Top of Extracted entries
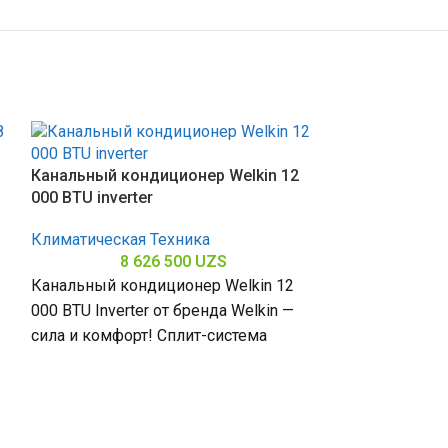
Канальный кондиционер Welkin 12
000 BTU inverter
Климатическая Техника
8 626 500
UZS
Канальный кондиционер Welkin 12
000 BTU Inverter от бренда Welkin —
сила и комфорт! Сплит-система
мощностью 12000 БТЕ для
Бытовой конд
помещений
apollon invert
Климатическая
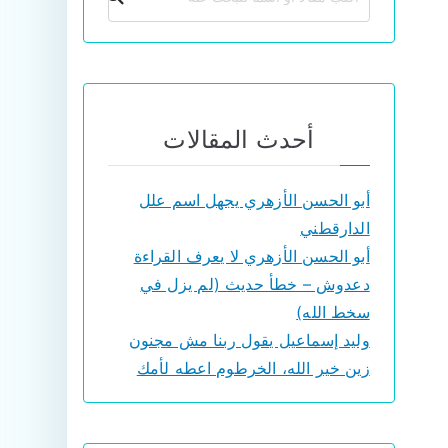
أحدث المقالات
أبو الحسن الأزهري يجهل اسم علل
الدارقطني
أبو الحسن الأزهري لا يعرف القراءة
دعدوش – خطأ حديث (لم يزل في
سخط الله)
وليد إسماعيل يقول ربنا مش مجنون
زين خير الله، الخرطوم اعطه لأمك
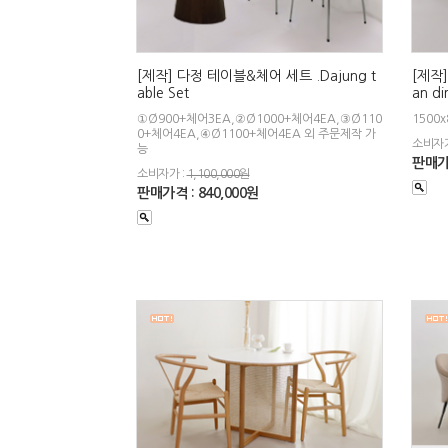
[제작] 다정 테이블&체어 세트 .Dajung t
[제작]
able Set
an di
①Ø900+체어3EA,②Ø1000+체어4EA,③Ø110
1500
0+체어4EA,④Ø1100+체어4EA 외 주문제작 가
소비자가
능
판매가격
소비자가 :
1,100,000원
판매가격 : 840,000원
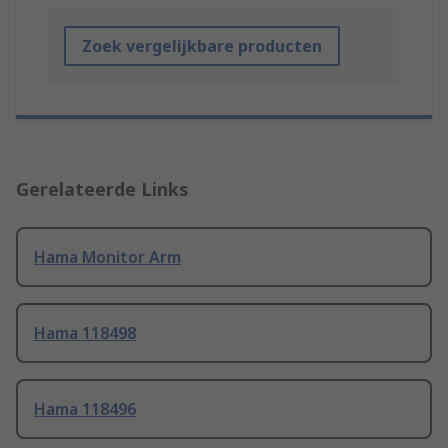
Zoek vergelijkbare producten
Gerelateerde Links
Hama Monitor Arm
Hama 118498
Hama 118496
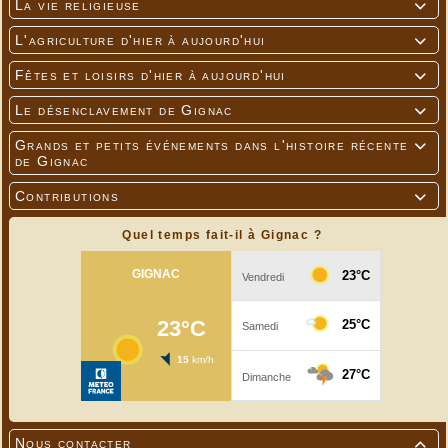
La vie religieuse

L'agriculture d'hier à aujourd'hui

Fêtes et loisirs d'hier à aujourd'hui

Le désenclavement de Gignac

Grands et petits événements dans l'histoire récente

de Gignac
Contributions

Quel temps fait-il à Gignac ?
Nous contacter

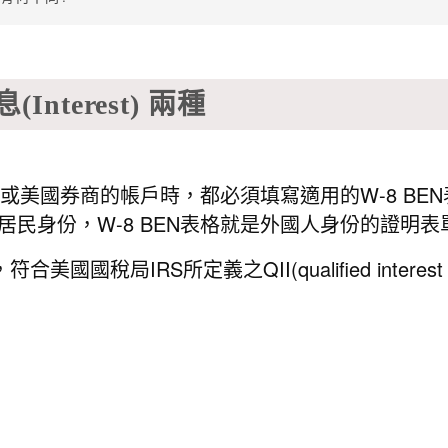
Interest) 兩種
美國券商的帳戶時，都必須填寫適用的W-8 BE
民身份，W-8 BEN表格就是外國人身份的證明表
種，符合美國國稅局IRS所定義之QII(qualified intere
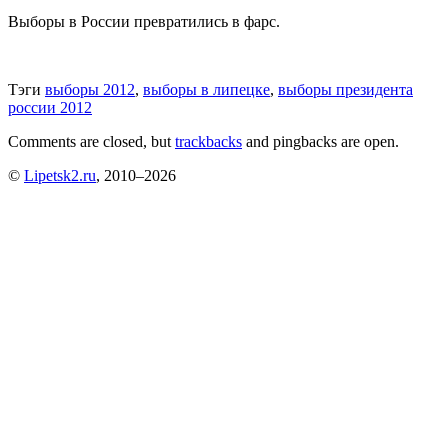
Выборы в России превратились в фарс.
Тэги
выборы 2012
,
выборы в липецке
,
выборы президента
россии 2012
Comments are closed, but
trackbacks
and pingbacks are open.
©
Lipetsk2.ru
, 2010–2026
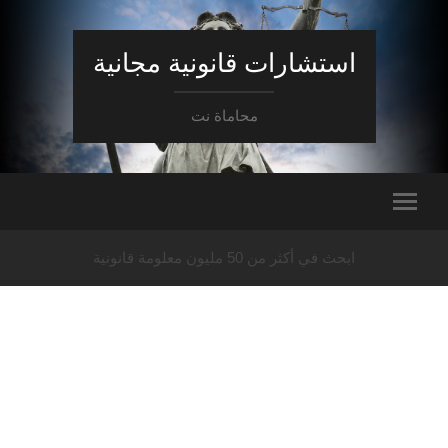
استشارات قانونية مجانية
محاماة نت
ابحث في أكثر من 50 مليون معلومة قانونية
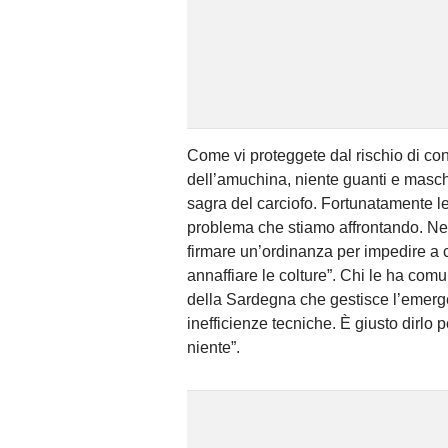
Come vi proteggete dal rischio di co
dell’amuchina, niente guanti e masch
sagra del carciofo. Fortunatamente 
problema che stiamo affrontando. Nel
firmare un’ordinanza per impedire a c
annaffiare le colture”. Chi le ha com
della Sardegna che gestisce l’emerg
inefficienze tecniche. È giusto dirlo 
niente”.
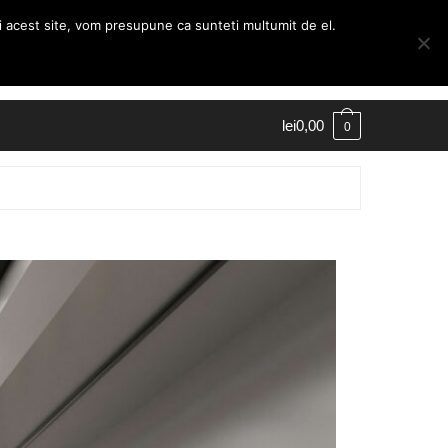
ti acest site, vom presupune ca sunteti multumit de el.
Contul Meu
Finalizare comanda
lei
0,00
0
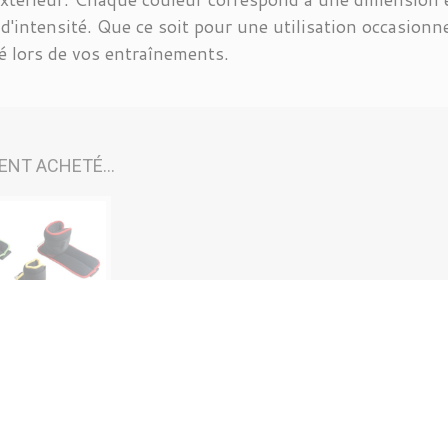
d'intensité. Que ce soit pour une utilisation occasionne
é lors de vos entraînements.
ENT ACHETÉ...
...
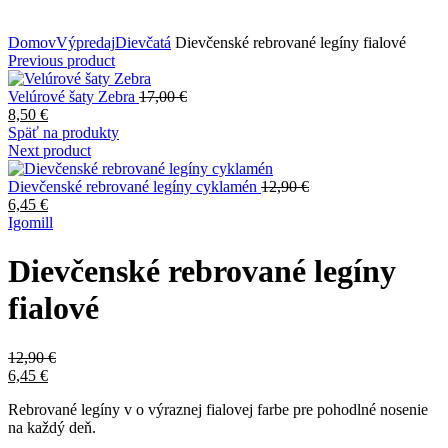
Zväčšiť obrázok
Domov
Výpredaj
Dievčatá
Dievčenské rebrované legíny fialové
Previous product
Velúrové šaty Zebra
17,00
€
8,50
€
Späť na produkty
Next product
Dievčenské rebrované legíny cyklamén
12,90
€
6,45
€
Igomill
Dievčenské rebrované legíny
fialové
12,90
€
6,45
€
Rebrované legíny v o výraznej fialovej farbe pre pohodlné nosenie
na každý deň.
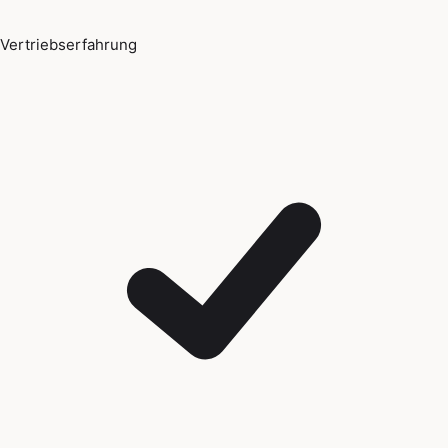
Vertriebserfahrung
Bottom of Extracted entries
From the records, copy out each line that contains the string "Hama".

Hama Monitor Arm
Hama 118498
Hama 118496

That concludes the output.